NY市場 1ドル=151円台まで値下がり 去年10月以来約1年ぶり

31日のニューヨーク外国為替市場では、日銀が決めた金融政策の運用の柔軟化は大きな修正ではなかったとの受け止めから日米の金利差が意識されて円売りドル買いが加速し、円相場はおよそ1年ぶりに一時、1ドル=151円台後半まで値下がりしました。

31日のニューヨーク外国為替市場では円安が加速し、円相場は一時、1ドル=151円74銭まで値下がりしました。

1ドル=151円台をつけるのは、去年10月以来、およそ1年ぶりです。

日銀は31日、金融政策の運用をより柔軟化することを決めましたが、ニューヨーク市場でも大きな修正ではなく、金融緩和は続くとの見方が広がりました。

また、この日、発表された、アメリカの消費者が景気をどう見ているかを表す指数など、経済指標が市場予想を上回り、アメリカ経済の堅調さが改めて示されたことから、日米の金利差が意識され、円を売ってより利回りが見込めるドルを買う動きが強まりました。

市場関係者は「日銀がマイナス金利を解除するには時間がかかるという見方から円を売る投資家が多い。日本政府・日銀が市場介入に踏み切ることへの警戒感も後退していて、円安に歯止めがかからない状況となっている」と話しています。

円安ドル高が進んだ背景は

外国為替市場で急速に円安ドル高が進んだ背景には、日銀の金融政策や、市場介入に対する市場の観測や思惑があります。

日銀が金融政策決定会合の結果を発表する前日、30日のニューヨーク市場では日銀が「イールドカーブ・コントロール=長短金利操作」と呼ばれる金利操作の枠組みを再び修正するのではないかとの情報が伝わって政策変更への期待が高まり、円を買う動きが強まりました。

市場の関心は日銀が「イールドカーブ・コントロール」を撤廃するかどうか、そしてマイナス金利政策を解除する時期を日銀が示唆するかどうかに集まっていました。

31日、日銀は金融政策の運用をより柔軟化することを決めました。

しかし、市場では大きな修正ではなかったとの受け止めが広がりました。

また、この日の記者会見で日銀の植田総裁は「粘り強く金融緩和を継続することで経済活動を支え、賃金が上昇しやすい環境を整えていく方針だ」と述べたことで金融緩和が続くとの見方が出ました。

政策変更を予想し、円を買っていた投資家は、一転して円を売る動きを強め、円安に拍車がかかったものとみられています。

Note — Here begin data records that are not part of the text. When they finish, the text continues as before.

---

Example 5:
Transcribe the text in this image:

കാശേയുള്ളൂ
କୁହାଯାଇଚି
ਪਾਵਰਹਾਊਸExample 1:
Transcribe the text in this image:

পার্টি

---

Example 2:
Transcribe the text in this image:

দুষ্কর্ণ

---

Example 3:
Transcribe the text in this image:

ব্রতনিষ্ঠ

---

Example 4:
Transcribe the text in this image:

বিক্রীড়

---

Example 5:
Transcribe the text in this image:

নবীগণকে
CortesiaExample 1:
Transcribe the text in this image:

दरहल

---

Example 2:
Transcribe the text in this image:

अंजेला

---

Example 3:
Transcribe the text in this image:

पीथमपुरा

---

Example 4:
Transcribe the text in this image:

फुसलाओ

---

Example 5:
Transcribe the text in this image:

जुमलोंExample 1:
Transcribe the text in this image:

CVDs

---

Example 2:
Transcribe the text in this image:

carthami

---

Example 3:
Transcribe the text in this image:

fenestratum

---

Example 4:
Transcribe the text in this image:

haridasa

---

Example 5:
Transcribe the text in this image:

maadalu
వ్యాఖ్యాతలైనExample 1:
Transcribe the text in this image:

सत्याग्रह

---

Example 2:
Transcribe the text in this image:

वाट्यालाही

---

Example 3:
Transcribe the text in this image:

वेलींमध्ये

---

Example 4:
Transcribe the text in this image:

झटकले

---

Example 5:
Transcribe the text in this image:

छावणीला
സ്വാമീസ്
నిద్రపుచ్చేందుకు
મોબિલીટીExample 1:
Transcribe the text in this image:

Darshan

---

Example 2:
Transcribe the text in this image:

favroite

また、政府・日銀による市場介入がなかったと判明したことも、一部の投資家のあいだで円を売るにあたっての警戒感が和らぎました。

日本の財務省は31日、9月28日から10月27日の介入実績がゼロだったことを公表しました。

先月3日に円相場が1ドル=150円台をつけた直後、3円近く急速に円が買い戻されたときには市場介入があったのではないかとの観測が出ていましたが、これが否定されることになりました。

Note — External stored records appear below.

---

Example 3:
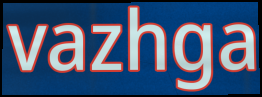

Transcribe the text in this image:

vazhga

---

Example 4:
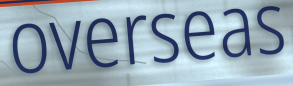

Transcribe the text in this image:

overseas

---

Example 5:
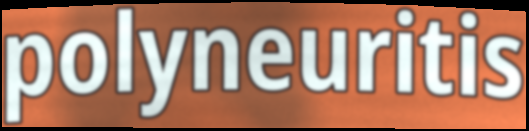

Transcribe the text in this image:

polyneuritis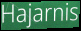
Hajarnis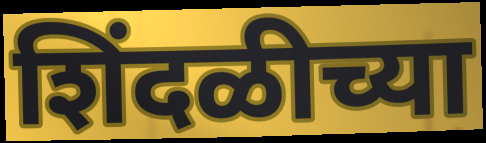
शिंदळीच्याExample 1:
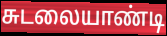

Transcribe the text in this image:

சுடலையாண்டி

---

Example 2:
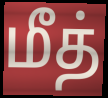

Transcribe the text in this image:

மீத்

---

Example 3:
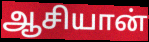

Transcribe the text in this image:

ஆசியான்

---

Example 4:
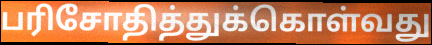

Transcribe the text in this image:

பரிசோதித்துக்கொள்வது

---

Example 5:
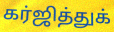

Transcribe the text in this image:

கர்ஜித்துக்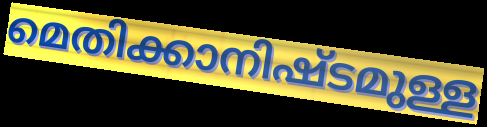
മെതിക്കാനിഷ്ടമുള്ള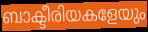
ബാക്ടീരിയകളേയും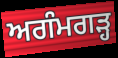
ਅਗੰਮਗੜ੍ਹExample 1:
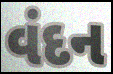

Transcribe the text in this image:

વંદન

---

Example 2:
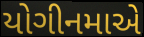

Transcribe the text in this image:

યોગીનમાએ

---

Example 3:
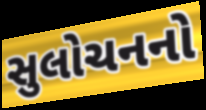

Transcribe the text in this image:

સુલોચનનો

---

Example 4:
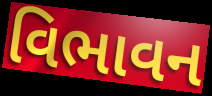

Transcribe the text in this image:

વિભાવન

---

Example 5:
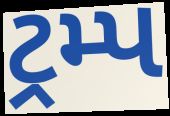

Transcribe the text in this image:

ટ્રમ્પ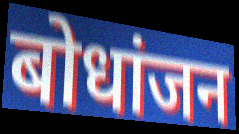
बोधांजन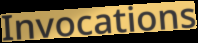
Invocations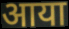
आया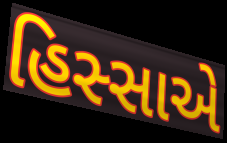
હિસ્સાએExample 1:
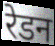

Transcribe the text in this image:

रेडन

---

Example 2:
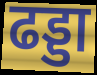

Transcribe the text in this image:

ढड्डा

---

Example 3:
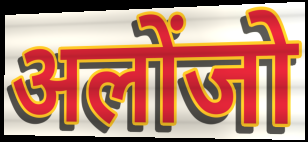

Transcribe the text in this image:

अलोंजो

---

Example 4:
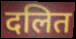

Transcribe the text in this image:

दलित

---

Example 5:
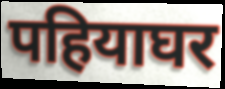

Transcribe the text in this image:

पहियाघर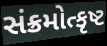
સંક્રમોત્કૃષ્ટ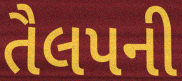
તૈલપનીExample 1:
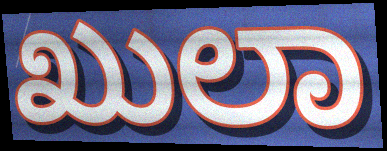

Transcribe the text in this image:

ಖುಲಾ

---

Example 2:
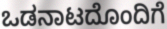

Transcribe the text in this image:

ಒಡನಾಟದೊಂದಿಗೆ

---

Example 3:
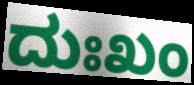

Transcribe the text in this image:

ದುಃಖಂ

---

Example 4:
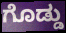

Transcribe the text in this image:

ಗೊಡ್ಡು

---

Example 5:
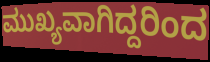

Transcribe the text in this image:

円安が進んでも市場介入がないと見た投資家が、円売りドル買いを加速させた面があるとみられています。

米専門家「円安が進んでいるのは意外だ」

外国為替市場で急速に進んだ円安ドル高について、日米の金融政策に詳しいボストン大学のウィリアム・グライムス教授に話を聞きました。

このなかでグライムス教授は「為替相場は日米の金利差に左右されるため、金利差に大きな変化が出ていないにもかかわらず円安が進んでいるのは少し意外だ。長期金利の動向には不透明感があるが、日銀の金融政策の修正を受けて今後、日本の長期金利が上昇していき、日本経済に悪影響を及ぼさないことが確認できれば円高方向にすぐに反応するだろう」と述べました。

また、円安の要因として政府・日銀が市場介入を実施しなかったことが指摘されていますが、グライムス教授は「市場介入は極めて短期的な効果しかもたらさない傾向があり、有効ではない」としています。

一方、日銀が31日に発表した政策の運用の柔軟化についてはグライムス教授は「大方の予想通りでアメリカの長期金利が上昇して日本の長期金利にも上昇圧力が掛かるなか、長期金利の上限を1%に厳格に抑えるとしてきたこれまでの運用を修正するのは理にかなっている」と述べました。

そのうえで今後について「日銀はとても慎重にデータを見極めながら量的緩和を少しずつ縮小していき、最終的にはマイナス金利やゼロ金利からの脱却に向かうことになるだろう」と指摘しました。